• Exercise: Your output must consist solely of the lines from the one containing "เยาวภา ผู้หญิงที่เกิดมามีกลิ่นกายหอมโดย" through the end of the records, reproduced exactly.

Data under study section start

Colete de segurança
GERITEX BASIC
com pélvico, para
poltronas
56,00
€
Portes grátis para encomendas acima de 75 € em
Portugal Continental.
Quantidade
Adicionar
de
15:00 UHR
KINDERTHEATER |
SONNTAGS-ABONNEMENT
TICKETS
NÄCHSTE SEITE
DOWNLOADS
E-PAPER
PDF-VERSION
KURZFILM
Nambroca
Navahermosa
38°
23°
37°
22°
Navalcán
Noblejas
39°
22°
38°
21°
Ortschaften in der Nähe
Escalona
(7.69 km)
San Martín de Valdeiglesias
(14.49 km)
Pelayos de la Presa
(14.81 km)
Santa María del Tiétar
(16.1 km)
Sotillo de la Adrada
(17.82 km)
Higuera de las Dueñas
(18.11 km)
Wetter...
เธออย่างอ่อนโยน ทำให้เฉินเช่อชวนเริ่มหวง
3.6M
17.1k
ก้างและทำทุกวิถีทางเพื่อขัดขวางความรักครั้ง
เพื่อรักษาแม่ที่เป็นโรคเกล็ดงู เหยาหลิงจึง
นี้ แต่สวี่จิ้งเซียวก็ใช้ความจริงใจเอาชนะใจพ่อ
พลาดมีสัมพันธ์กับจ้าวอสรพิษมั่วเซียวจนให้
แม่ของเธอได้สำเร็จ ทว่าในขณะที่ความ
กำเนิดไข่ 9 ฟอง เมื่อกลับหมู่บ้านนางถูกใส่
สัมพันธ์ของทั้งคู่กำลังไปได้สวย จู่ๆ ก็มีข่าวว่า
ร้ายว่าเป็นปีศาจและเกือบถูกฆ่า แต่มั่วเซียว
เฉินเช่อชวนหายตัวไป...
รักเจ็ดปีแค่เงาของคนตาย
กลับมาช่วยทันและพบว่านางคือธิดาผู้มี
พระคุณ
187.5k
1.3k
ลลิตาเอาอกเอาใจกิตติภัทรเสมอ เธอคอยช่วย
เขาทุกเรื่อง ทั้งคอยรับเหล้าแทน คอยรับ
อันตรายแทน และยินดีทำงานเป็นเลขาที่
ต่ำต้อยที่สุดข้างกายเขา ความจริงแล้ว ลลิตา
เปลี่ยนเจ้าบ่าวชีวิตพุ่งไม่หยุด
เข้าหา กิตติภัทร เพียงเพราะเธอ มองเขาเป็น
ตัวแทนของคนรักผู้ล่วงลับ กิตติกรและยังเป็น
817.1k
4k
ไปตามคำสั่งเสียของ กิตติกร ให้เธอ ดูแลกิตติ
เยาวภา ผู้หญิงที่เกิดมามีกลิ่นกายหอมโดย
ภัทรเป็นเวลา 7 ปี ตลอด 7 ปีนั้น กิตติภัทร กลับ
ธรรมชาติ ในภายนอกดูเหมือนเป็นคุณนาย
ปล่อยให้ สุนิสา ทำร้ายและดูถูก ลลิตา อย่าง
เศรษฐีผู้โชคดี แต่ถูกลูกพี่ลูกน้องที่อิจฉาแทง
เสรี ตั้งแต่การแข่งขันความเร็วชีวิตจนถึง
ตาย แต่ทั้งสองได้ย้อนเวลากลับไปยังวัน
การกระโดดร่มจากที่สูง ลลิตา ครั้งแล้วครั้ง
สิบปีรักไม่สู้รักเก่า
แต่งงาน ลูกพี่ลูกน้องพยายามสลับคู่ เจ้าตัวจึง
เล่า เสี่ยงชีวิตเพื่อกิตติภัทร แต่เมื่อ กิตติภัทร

Data under study section end

• Answer to this problem:
เยาวภา ผู้หญิงที่เกิดมามีกลิ่นกายหอมโดย
ภัทรเป็นเวลา 7 ปี ตลอด 7 ปีนั้น กิตติภัทร กลับ
ธรรมชาติ ในภายนอกดูเหมือนเป็นคุณนาย
ปล่อยให้ สุนิสา ทำร้ายและดูถูก ลลิตา อย่าง
เศรษฐีผู้โชคดี แต่ถูกลูกพี่ลูกน้องที่อิจฉาแทง
เสรี ตั้งแต่การแข่งขันความเร็วชีวิตจนถึง
ตาย แต่ทั้งสองได้ย้อนเวลากลับไปยังวัน
การกระโดดร่มจากที่สูง ลลิตา ครั้งแล้วครั้ง
สิบปีรักไม่สู้รักเก่า
แต่งงาน ลูกพี่ลูกน้องพยายามสลับคู่ เจ้าตัวจึง
เล่า เสี่ยงชีวิตเพื่อกิตติภัทร แต่เมื่อ กิตติภัทร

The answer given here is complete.